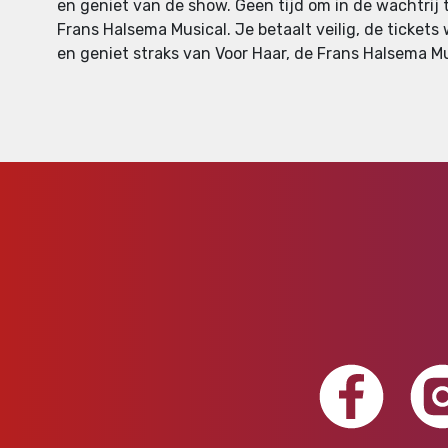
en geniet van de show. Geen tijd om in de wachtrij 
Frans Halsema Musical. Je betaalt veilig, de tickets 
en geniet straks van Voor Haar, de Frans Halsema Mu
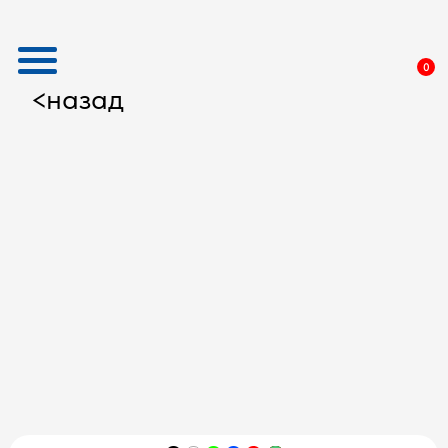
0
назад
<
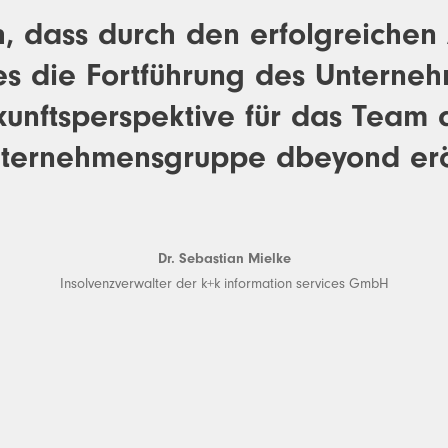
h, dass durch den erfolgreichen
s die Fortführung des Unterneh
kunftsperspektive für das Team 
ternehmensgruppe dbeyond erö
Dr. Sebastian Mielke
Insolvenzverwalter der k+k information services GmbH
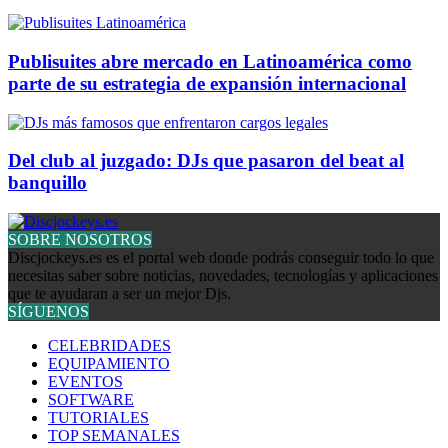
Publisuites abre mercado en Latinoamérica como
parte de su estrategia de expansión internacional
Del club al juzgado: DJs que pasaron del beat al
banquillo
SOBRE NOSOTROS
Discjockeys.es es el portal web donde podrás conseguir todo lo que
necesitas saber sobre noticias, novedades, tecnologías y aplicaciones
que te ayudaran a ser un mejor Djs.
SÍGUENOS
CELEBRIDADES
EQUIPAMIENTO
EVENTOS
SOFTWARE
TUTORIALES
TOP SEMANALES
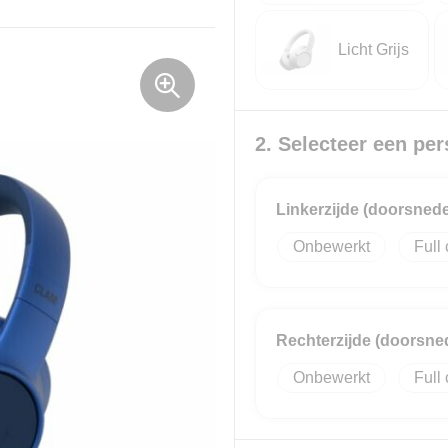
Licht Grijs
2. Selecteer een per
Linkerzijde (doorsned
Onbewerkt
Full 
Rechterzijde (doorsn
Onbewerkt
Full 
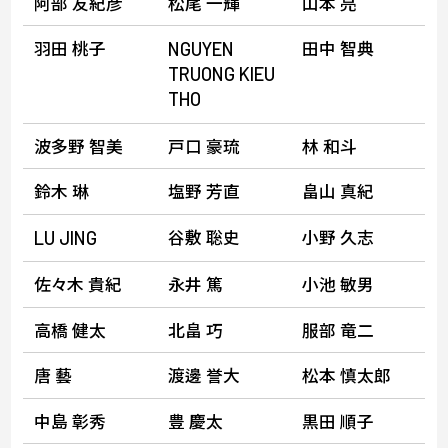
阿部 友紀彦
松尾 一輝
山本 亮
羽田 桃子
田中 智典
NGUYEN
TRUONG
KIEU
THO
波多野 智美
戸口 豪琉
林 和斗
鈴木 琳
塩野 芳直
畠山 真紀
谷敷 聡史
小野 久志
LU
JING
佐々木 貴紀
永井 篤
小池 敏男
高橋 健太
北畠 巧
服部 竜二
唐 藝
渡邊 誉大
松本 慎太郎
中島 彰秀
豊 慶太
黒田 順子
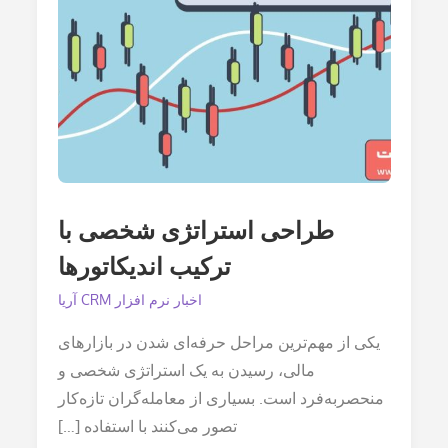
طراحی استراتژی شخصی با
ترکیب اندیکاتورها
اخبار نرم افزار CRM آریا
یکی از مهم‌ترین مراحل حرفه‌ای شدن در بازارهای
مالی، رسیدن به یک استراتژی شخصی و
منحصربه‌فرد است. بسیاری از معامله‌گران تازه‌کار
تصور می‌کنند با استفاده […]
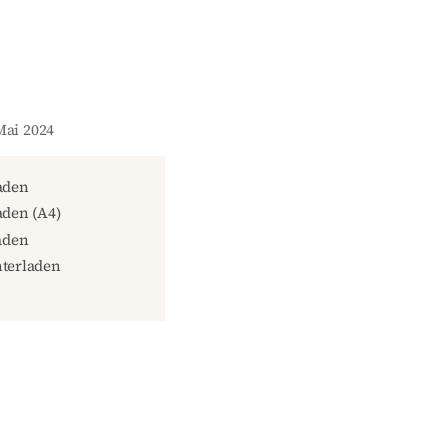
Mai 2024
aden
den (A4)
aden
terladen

*WHAT TO DO:* Change every "Onbewerkt" to "Bewerkt" in the text of all the rows above and give the text again with nothing else altered. Leave the pictures out.

*RESULT OF THIS TASK:*
en geniet van de show. Geen tijd om in de wachtrij 
Frans Halsema Musical. Je betaalt veilig, de tickets 
en geniet straks van Voor Haar, de Frans Halsema Mu
0
назад
<
h, dass durch den erfolgreichen
s die Fortführung des Unterneh
kunftsperspektive für das Team 
ternehmensgruppe dbeyond erö
Dr. Sebastian Mielke
Insolvenzverwalter der k+k information services GmbH
Publisuites abre mercado en Latinoamérica como
parte de su estrategia de expansión internacional
Del club al juzgado: DJs que pasaron del beat al
banquillo
SOBRE NOSOTROS
Discjockeys.es es el portal web donde podrás conseguir todo lo que
necesitas saber sobre noticias, novedades, tecnologías y aplicaciones
que te ayudaran a ser un mejor Djs.
SÍGUENOS
CELEBRIDADES
EQUIPAMIENTO
EVENTOS
SOFTWARE
TUTORIALES
TOP SEMANALES
Licht Grijs
2. Selecteer een per
Linkerzijde (doorsned
Bewerkt
Full 
Rechterzijde (doorsn
Bewerkt
Full 
阿部 友紀彦
松尾 一輝
山本 亮
羽田 桃子
田中 智典
NGUYEN
TRUONG
KIEU
THO
波多野 智美
戸口 豪琉
林 和斗
鈴木 琳
塩野 芳直
畠山 真紀
谷敷 聡史
小野 久志
LU
JING
佐々木 貴紀
永井 篤
小池 敏男
高橋 健太
北畠 巧
服部 竜二
唐 藝
渡邊 誉大
松本 慎太郎
中島 彰秀
豊 慶太
黒田 順子
طراحی استراتژی شخصی با
ترکیب اندیکاتورها
اخبار نرم افزار CRM آریا
یکی از مهم‌ترین مراحل حرفه‌ای شدن در بازارهای
مالی، رسیدن به یک استراتژی شخصی و
منحصربه‌فرد است. بسیاری از معامله‌گران تازه‌کار
تصور می‌کنند با استفاده […]
Mai 2024
aden
den (A4)
aden
terladen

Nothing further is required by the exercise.